В 1990-е мы издавали в основном веселые, легкие книги. Сейчас они уже не продаются. Сегодня внимание приковано к произведениям с обширным бэкграундом, где есть большая история семьи или целого поколения, которая сплетена с историческими событиями. Поэтому так популярны, например, романы Абрахама Вергезе «Рассечение Стоуна» или Бена Элтона «Два брата», тех же Халеда Хоссейни, Джона Бойна, Ричарда Руссо. При этом я уверена: выйди все эти книги в конце 1990-х или начале 2000-х, ни одна из них не произвела бы впечатления, а сегодня это наш «золотой фонд».
— Что такое сейчас издательская смелость? От каких издательских принципов вы не готовы отказаться?

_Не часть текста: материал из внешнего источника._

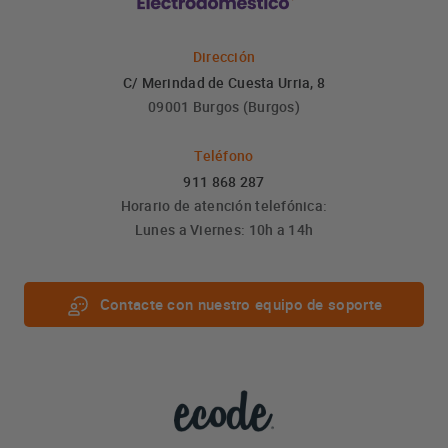
Dirección
C/ Merindad de Cuesta Urria, 8
09001 Burgos (Burgos)
Teléfono
911 868 287
Horario de atención telefónica:
Lunes a Viernes: 10h a 14h
Contacte con nuestro equipo de soporte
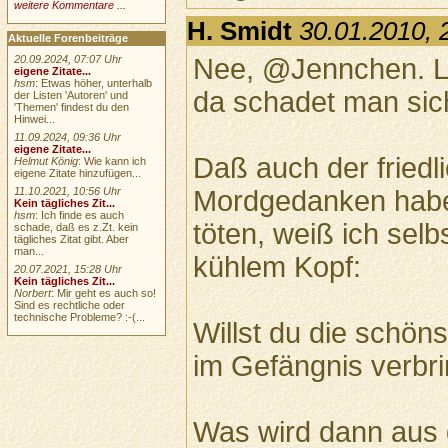
weitere Kommentare ...
H. Smidt
30.01.2010, 
Aktuelle Forenbeiträge
Nee, @Jennchen. L
20.09.2024, 07:07 Uhr
eigene Zitate...
hsm
: Etwas höher, unterhalb
da schadet man sich
der Listen 'Autoren' und
'Themen' findest du den
Hinwei...
11.09.2024, 09:36 Uhr
eigene Zitate...
Daß auch der fried
Helmut König
: Wie kann ich
eigene Zitate hinzufügen...
Mordgedanken haben
11.10.2021, 10:56 Uhr
Kein tägliches Zit...
hsm
: Ich finde es auch
töten, weiß ich selb
schade, daß es z.Zt. kein
tägliches Zitat gibt. Aber
man...
kühlem Kopf:
20.07.2021, 15:28 Uhr
Kein tägliches Zit...
Norbert
: Mir geht es auch so!
Sind es rechtliche oder
technische Probleme? :-(...
Willst du die schön
im Gefängnis verbri
Was wird dann aus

— Смелость — это не отсутствие страха. Быть смелым значит не бояться собственного страха. Издателю очень сейчас сложно. Раньше: нравится книга — берем. Нам и в голову не приходило задумываться, есть ли в книге запретные темы, не упоминается ли в каком-то не том контексте Россия или, не дай Бог, Вторая мировая война. А заодно еще прикидывать, прогнозировать: что может произойти за ближайший год? Какие новые законы придут? Какие темы запретят? Трудно предсказать. Получается, что проще ходить по каким-то безопасным тропам. Но я выскажу такую мысль, что предсказуемость — это не всегда консерватизм. Если в книге много оригинальных мыслей на все времена, интересный сюжет, необычные герои и она хорошо написана, то как нам ее назвать — предсказуемой или непредсказуемой?
Чего я точно делать никогда не буду — цензурировать. Если в романе действуют герои с нетрадиционной ориентацией («международное движение ЛГБТ» признано в России экстремистским и запрещено, — Forbes Woman), я не буду им давать имена девочки и мальчика или вымарывать сцены из текста. Я просто эту книгу не буду покупать.

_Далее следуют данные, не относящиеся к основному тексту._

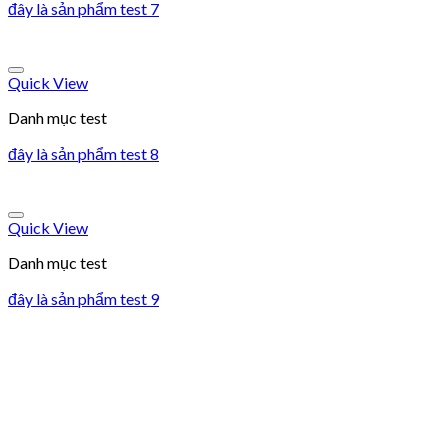
đây là sản phẩm test 7
Add to wishlist
Quick View
Danh mục test
đây là sản phẩm test 8
Add to wishlist
Quick View
Danh mục test
đây là sản phẩm test 9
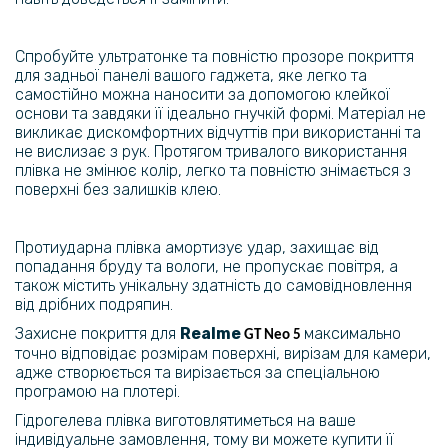
Спробуйте ультратонке та повністю прозоре покриття
для задньої панелі вашого гаджета, яке легко та
самостійно можна наносити за допомогою клейкої
основи та завдяки її ідеально гнучкій формі. Матеріал не
викликає дискомфортних відчуттів при використанні та
не вислизає з рук. Протягом тривалого використання
плівка не змінює колір, легко та повністю знімається з
поверхні без залишків клею.
Протиударна плівка амортизує удар, захищає від
попадання бруду та вологи, не пропускає повітря, а
також містить унікальну здатність до самовідновлення
від дрібних подряпин.
Захисне покриття для
Realme
максимально
GT Neo 5
точно відповідає розмірам поверхні, вирізам для камери,
адже створюється та вирізається за спеціальною
програмою на плотері.
Гідрогелева плівка виготовлятиметься на ваше
індивідуальне замовлення, тому ви можете купити її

Сейчас мы выбираем литературу, которая могла быть интересна 10 лет назад и может быть интересна еще через 10 лет. Это могут быть семейные саги, детективы, романы с большим историческим бэкграундом и любой географией от Индии или Китая до Доминиканской республики или Исландии. Главное, чтобы это была хороша написанная книга, в которой есть сюжет и смысл, которая говорит нам что-то новое о мире и о нас самих.

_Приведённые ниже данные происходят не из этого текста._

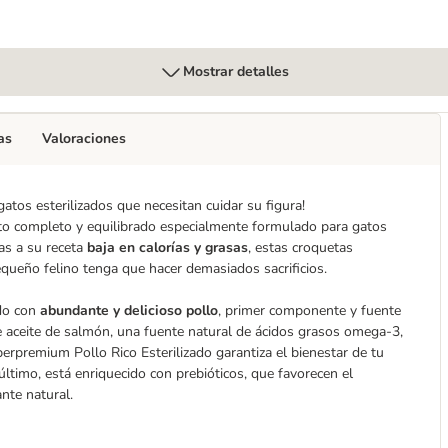
Mostrar detalles
as
Valoraciones
atos esterilizados que necesitan cuidar su figura!
to completo y equilibrado especialmente formulado para gatos
as a su receta
baja en calorías y grasas
, estas croquetas
queño felino tenga que hacer demasiados sacrificios.
do con
abundante y delicioso pollo
, primer componente y fuente
e aceite de salmón, una fuente natural de ácidos grasos omega-3,
erpremium Pollo Rico Esterilizado garantiza el bienestar de tu
 último, está enriquecido con prebióticos, que favorecen el
ante natural.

Несмотря на экономические сложности, мы не откажемся от привычки делать качественные переводы и редактуру, будем продолжать тратить деньги на две-три корректуры и на красивое оформление. Что бы ни происходило, надо продолжать придерживаться своих профессиональных и человеческих принципов. И конечно, не идти на компромисс с собственной совестью.
— Существует ли потолок в книгоиздательском деле?
— Я поклонница всего бутичного и несерийного, поэтому развитие предполагала только в сторону улучшения качества книг. Не только в смысле бумаги и обложки, но и самого контента и путей продвижения книг к читателям. Если же речь о том, что пришла пора не возиться с 30 книжками в год, а перейти на другой уровень, тут я упираюсь в потолок, потому что для издания большего количества книг нужно менять структуру бизнеса. Требуется гораздо больше людей (переводчиков, редакторов, корректоров, офисных работников, художников). 12 лет назад у меня были такие амбиции. Я откликнулась на предложение обсудить либо полную, либо частичную продажу издательства. Но как только представила, что сижу на редсовете, считаю KPI, а кто-то мне сверху говорит, что можно издавать, а чего нельзя, тут же хотелось застрелиться. Поэтому я переговоры прекратила. Причина не только в том, что я независимая, привыкла сама вести бизнес и не могу никому подчиняться. Может быть, причина чувствительно-детская: я «Фантом» воспринимаю как собственного ребенка.
В моем возрасте привычки менять довольно сложно, пусть остается так, как есть. А если придет вдохновение что-то кардинально поменять, то я подумаю об этом завтра.